LOS ANGELES — The first time officers shot rubber bullets at MSNBC host Ali Velshi and his crew Saturday night in Minneapolis, he was willing to believe that the officials didn’t know they were press. The second time, Velshi said, they knew and shot anyway.
Velshi, who said he was hit in the leg by a rubber bullet, is just one of many journalists across the country who sustained injuries from police or protesters while covering the George Floyd protests this weekend. And this occurred after Minnesota Gov. Tim Walz promised that journalists would not be interfered with following the Friday arrest of a CNN crew on live television and other reports of violence against reporters from the city where Floyd died, including freelance photographer Linda Tirado, who said she is blind in her left eye after being shot at by police.
Dan Shelley, the executive director and chief operating officer of the Radio Television Digital News Association (RTDNA), said while all the attacks on journalists were “outrageous and unacceptable” that he was particularly upset about the Minneapolis incidents that happened after the governor made his reassurances.
“They started deliberately attacking journalists who were clearly identifiable and identifying themselves as journalists,” Shelley said. “We’ve heard a number of instances of police officers, either through their words or actions, saying that they just didn’t care.
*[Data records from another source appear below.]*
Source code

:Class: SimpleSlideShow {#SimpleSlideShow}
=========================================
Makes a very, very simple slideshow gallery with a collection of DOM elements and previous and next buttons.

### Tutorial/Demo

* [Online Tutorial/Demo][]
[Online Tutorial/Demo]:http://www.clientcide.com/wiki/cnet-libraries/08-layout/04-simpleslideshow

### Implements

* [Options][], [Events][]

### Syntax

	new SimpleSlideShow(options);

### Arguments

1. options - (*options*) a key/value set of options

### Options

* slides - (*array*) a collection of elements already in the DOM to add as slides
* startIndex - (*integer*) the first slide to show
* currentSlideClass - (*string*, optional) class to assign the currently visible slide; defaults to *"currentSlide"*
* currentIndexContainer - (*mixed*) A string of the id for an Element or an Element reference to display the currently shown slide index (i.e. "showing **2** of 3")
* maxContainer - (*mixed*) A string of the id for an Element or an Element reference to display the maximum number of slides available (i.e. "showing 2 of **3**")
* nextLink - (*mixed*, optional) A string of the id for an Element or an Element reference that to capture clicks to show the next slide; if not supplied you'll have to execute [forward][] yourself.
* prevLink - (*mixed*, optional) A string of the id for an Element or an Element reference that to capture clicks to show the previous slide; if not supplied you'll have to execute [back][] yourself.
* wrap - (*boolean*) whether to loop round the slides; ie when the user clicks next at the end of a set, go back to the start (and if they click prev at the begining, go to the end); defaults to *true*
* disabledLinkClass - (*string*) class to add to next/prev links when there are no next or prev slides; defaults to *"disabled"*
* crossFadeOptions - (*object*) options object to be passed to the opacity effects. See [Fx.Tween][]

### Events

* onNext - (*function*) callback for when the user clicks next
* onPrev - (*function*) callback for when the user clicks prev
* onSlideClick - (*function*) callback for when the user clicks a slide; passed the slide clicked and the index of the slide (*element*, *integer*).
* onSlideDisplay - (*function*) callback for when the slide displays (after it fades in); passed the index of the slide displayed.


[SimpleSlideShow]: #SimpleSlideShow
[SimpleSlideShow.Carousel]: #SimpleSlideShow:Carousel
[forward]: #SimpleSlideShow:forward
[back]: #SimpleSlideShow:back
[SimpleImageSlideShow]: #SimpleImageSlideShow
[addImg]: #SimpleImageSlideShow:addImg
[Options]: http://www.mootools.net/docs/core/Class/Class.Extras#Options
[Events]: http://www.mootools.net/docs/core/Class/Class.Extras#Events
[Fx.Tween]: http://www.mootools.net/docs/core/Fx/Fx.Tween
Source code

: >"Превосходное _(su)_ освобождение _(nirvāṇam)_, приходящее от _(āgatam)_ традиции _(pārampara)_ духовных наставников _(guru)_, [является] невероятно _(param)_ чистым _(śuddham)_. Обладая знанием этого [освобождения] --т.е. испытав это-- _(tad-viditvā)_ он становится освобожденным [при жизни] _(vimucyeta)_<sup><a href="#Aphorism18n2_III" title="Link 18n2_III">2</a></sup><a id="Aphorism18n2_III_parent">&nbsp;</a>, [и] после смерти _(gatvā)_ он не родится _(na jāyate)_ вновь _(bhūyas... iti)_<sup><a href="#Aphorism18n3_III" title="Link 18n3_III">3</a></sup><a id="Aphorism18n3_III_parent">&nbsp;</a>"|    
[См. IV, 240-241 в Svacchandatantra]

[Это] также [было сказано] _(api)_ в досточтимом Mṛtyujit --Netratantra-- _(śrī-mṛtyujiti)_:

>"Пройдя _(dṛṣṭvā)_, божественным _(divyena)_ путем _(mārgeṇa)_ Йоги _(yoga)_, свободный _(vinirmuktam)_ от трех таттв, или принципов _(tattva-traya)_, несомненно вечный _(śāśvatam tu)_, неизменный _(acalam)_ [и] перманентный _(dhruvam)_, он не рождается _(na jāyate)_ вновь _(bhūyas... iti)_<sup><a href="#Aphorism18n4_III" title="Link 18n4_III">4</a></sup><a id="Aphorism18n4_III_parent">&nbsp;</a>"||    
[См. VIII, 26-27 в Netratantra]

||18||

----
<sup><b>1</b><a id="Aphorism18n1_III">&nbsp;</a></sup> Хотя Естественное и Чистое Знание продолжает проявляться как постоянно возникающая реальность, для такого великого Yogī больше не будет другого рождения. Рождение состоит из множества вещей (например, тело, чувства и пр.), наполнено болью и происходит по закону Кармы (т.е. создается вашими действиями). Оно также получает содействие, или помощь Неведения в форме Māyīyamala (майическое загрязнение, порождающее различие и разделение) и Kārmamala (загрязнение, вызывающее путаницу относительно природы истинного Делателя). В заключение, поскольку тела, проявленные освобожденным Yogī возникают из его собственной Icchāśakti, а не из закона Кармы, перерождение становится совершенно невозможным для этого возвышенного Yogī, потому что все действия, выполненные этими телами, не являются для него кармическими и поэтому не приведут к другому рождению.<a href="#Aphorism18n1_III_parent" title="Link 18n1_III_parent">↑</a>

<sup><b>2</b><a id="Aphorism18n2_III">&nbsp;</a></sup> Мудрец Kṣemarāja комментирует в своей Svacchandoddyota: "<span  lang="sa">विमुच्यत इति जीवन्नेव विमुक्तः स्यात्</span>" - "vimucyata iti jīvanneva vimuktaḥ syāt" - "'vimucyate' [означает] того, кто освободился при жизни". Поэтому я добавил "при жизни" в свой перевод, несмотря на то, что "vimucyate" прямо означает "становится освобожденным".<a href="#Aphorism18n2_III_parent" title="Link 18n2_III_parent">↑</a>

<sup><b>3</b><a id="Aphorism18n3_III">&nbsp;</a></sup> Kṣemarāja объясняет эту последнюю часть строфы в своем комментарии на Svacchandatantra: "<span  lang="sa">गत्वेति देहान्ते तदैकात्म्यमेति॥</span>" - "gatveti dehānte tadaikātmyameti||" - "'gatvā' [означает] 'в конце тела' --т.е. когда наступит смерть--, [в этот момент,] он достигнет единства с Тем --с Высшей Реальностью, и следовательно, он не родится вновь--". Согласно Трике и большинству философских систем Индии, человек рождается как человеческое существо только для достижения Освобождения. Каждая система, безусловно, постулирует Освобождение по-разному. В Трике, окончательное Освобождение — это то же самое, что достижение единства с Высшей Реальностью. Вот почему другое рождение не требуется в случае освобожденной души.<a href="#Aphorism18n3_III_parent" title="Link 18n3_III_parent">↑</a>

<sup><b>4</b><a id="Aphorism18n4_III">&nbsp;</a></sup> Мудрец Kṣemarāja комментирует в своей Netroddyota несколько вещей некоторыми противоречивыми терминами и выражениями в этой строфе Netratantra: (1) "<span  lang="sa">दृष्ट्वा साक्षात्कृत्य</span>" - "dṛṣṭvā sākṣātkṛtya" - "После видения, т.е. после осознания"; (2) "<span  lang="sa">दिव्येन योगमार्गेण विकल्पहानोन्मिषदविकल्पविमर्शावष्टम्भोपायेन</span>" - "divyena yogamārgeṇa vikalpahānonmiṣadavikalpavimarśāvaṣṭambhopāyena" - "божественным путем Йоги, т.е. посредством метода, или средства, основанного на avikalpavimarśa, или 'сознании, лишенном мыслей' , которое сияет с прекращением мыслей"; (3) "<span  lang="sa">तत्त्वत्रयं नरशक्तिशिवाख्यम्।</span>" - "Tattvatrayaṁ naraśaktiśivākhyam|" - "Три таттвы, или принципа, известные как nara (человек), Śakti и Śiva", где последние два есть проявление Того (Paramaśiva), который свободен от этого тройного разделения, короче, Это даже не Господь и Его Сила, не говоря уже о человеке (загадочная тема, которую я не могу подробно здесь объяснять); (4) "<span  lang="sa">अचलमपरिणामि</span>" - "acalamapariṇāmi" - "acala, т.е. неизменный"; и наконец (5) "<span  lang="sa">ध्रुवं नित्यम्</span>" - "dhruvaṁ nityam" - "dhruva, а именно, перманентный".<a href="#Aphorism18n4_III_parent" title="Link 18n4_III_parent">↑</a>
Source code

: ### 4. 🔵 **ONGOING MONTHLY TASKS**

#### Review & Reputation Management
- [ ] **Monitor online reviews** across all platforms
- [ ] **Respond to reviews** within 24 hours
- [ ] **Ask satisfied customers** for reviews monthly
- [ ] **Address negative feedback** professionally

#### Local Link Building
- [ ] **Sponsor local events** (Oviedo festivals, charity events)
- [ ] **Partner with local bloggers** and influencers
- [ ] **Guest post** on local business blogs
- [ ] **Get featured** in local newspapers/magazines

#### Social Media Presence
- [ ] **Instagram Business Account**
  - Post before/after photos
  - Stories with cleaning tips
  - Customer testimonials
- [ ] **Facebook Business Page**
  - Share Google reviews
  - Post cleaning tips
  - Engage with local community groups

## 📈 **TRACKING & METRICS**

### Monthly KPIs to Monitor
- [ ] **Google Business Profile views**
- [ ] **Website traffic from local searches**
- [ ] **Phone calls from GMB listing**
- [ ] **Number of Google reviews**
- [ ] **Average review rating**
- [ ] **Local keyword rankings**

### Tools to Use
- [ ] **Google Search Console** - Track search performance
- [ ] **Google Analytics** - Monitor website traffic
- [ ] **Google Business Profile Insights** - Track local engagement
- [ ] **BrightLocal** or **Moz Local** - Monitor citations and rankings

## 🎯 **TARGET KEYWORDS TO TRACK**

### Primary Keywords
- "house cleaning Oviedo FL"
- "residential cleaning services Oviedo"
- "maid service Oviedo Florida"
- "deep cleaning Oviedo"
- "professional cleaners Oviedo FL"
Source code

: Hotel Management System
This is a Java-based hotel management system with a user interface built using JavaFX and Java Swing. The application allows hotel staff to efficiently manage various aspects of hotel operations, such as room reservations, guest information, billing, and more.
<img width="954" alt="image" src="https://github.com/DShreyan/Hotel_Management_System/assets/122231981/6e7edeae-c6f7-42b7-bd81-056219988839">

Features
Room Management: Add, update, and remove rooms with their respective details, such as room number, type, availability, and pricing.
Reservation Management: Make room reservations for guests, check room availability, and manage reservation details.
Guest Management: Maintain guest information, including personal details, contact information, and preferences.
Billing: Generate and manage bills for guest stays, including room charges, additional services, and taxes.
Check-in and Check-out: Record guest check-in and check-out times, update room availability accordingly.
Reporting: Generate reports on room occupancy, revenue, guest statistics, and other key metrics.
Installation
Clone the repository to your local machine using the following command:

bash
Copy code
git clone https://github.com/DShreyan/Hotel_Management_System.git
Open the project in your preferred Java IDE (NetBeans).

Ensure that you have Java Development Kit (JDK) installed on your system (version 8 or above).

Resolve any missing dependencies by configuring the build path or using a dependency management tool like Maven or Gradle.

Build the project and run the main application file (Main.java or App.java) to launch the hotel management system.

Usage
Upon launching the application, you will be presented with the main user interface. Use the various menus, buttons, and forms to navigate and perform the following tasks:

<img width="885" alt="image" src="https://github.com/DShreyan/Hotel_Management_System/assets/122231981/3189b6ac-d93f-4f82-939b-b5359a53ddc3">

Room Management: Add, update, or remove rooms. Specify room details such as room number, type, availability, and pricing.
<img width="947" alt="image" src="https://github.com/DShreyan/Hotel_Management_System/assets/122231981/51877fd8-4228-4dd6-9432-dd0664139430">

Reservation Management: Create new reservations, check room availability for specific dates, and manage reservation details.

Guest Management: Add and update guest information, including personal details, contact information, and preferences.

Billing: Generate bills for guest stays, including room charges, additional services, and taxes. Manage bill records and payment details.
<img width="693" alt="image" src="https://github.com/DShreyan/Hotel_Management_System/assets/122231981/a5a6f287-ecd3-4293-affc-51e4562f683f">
To be a journalist in the Twin Cities last night, particularly in Minneapolis, if you were just arrested, you were lucky.”
Minneapolis Star Tribune reporter Chris Serres tweeted Sunday that he was twice ordered at gunpoint to hit the ground.
Serres wrote that he was, “Warned that if I moved “an inch” I’d be shot. This after being teargassed and hit in groin area by rubber bullet. Waiving a Star Tribune press badge made no difference.”
It Wasn’t Just Minneapolis Where Reporters Found Themselves in Harm’s Way
His Star Tribune colleague Ryan Faircloth’s car was also hit by what were “likely rubber bullets,” which shattered his window and left him with cuts on his arm and brow.
Los Angeles Times reporter Molly Hennessey-Fiske said in a video message on Twitter that she and about a dozen other press had identified themselves as such and that Minnesota State Patrol officers still “fired tear gun cannisters on us at point blank range.”
Hennessey-Fiske said she got hit in the leg. She said she asked the officers where they should go but they didn’t give the reporters any direction.
“They just fired on us,” she said.
It wasn’t just Minneapolis where reporters found themselves in harm’s way. Saturday there were journalist injuries reported in cities like New York, Chicago, Washington D.C., Pittsburgh, Los Angeles, Philadelphia, San Diego, Detroit, and Denver. Although the situation is fluid and developing, the RTDNA has counted more than 60 incidents across the country in the past 48 hours in which reporters have been, “injured, assaulted or harassed by either protesters or police officers.”
In Chicago, Vice reporter Michael Adams had a similar interaction to Velshi and Hennessey-Fiske when police raided the gas station he and his crew were sheltering at and said they “didn’t care” that they were press.
“After shouting press multiple times and raising my press card in the air, I was thrown to the ground,” Adams wrote on Twitter. “Then another cop came up and peppered sprayed me in the face while I was being held down.”
Huffington Post reporter Christopher Mathais was arrested Saturday while covering protests in New York.
CNN commentator Keith Boykin was also arrested by the NYPD Saturday after he identified himself as press.
In Los Angeles, Lexis-Olivier Ray said an LAPD officer hit him in the stomach after he’d identified himself as a journalist “multiple times.”
Since the Protests Began, Eight AP Journalists Have Been Hurt
In Washington D.C., Huffington Post reporter Philip Lewis tweeted that he was hit in the leg with rubber bullets.
Detroit Free Press news director Jim Schaefer said several of their journalists showing their media badges were pepper-sprayed by Detroit police.
Sunday, he reflected that he’ll, “Never truly know if we were intentionally targeted or not. I’ll just say we were not doing anything wrong as we were in an area under curfew.”
Since the protests began, eight AP journalists have been hurt, though none seriously. Three have been hit by rubber bullets, one was punched, another was knocked down and others fell.
The acts of violence and deliberate harassment are further distressing to Shelley because it’s distracting from the real story.
“Journalists shouldn’t be the story,” Shelley said. “It is calamitous to see all of these journalists who are merely serving the public by covering these incidents of civil unrest being wantonly attacked…Journalists are representatives of the public and are there to serve the public and to tell the stories of the protesters and of the elected and other public officials trying to deal with the situation.”
He added: “It is really harming the public at large, not just the journalist. It’s interfering with their ability to be eyewitnesses and chroniclers of what’s occurring in this country right now.”